Mrs. Stamford walked over to the window and stood looking out, beside her sister.
“Oh, who’s that? I didn’t know you had a party staying here,” she said.
On the lawns below, in the shadow of the great magnolia tree, a group of three men were sitting.
“It isn’t a party. They just happened,” said Eve cheerfully. “I told you I liked having visitors, and I hope those two will help to entertain you. The dark man is Bruce Rhodian. He’s an American. Axel got to kno
w him last year. Rhodian is a traveler.”
“I know, the man who did that journey over the Andes and wrote a book about it?”
“That’s the man. He wants to join the R.A.F., but he had a flying accident and isn’t quite fit yet. I know Father wants to meet him. Father’s away this week, by the way. He’s lecturing in London. The other man—the fair one on the grass—is David Lockersley. He’s a poet. I like him quite a lot. He’s awfully shy and difficult to know, but he’s very keen on gardens, and knows a lot about rock gardens. He’s helping me with the one here.”
“Why isn’t he in the army?”
“Weak heart and weak eyesight. They won’t take him. The third man is Roland Keston. You know him, of course.”

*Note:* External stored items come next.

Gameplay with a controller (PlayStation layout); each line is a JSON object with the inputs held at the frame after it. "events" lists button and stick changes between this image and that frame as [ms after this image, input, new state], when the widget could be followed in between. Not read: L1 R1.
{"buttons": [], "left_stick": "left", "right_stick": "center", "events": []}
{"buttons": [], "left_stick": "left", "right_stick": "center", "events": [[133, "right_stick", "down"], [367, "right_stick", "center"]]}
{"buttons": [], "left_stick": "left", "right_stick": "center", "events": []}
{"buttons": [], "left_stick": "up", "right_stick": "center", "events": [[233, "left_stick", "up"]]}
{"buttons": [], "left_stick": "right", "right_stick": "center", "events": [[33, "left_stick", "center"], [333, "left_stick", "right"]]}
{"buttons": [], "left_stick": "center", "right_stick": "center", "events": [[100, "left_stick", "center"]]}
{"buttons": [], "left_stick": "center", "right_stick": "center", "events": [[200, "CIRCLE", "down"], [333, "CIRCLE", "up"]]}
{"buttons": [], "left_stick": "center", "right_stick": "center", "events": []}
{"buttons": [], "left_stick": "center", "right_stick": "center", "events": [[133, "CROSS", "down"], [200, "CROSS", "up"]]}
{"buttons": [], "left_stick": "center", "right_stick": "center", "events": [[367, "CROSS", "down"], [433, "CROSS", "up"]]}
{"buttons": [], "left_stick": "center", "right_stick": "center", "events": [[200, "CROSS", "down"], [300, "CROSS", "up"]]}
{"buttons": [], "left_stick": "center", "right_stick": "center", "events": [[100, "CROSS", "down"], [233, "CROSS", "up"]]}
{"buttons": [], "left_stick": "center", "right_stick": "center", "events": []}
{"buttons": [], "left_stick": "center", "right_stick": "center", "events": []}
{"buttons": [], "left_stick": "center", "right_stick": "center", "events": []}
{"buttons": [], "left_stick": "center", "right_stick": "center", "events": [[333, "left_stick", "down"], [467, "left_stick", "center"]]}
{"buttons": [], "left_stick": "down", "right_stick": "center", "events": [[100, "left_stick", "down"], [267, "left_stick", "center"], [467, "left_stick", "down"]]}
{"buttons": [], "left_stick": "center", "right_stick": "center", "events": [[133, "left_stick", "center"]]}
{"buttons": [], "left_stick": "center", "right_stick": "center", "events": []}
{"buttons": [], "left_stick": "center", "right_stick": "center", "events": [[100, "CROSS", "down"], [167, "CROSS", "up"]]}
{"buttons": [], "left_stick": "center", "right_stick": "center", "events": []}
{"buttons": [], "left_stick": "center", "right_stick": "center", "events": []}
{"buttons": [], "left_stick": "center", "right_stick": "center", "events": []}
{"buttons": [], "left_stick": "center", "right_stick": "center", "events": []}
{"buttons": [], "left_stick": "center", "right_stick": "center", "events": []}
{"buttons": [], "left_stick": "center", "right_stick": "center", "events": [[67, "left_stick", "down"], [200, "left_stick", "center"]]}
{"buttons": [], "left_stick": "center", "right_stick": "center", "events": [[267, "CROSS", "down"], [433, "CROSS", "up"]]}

“Keston? Horrors! I should say I do. He’s an insufferable creature. How do you all live here, Eve? I mean, does Father—and Keston—share meals and everything with you?”
“Oh, no. Father has his own establishment, as it were. The Bradys look after him, and cook for him, and he has his own dining room and all that. I knew it would never work for us to try living ‘en famille.’ Father’s much too individualist—he’s an eccentric, really, in his way of living, and he’d never conform to ordinary times or remember meals. As it is, he can do just as he likes, and I’ve not got to worry about him. Mr. Keston lives with Father, of course. We just meet in the garden sometimes, but I don’t see much of him. He’s quite a dear, in his way, although he’s pedantic and gauche, and he’s a magnificent scholar. Now, my dear, would like some tea sent up here, and then you can revel in a lovely bath in the ducal bathroom, and make yourself look glorious to adorn our dinner table.”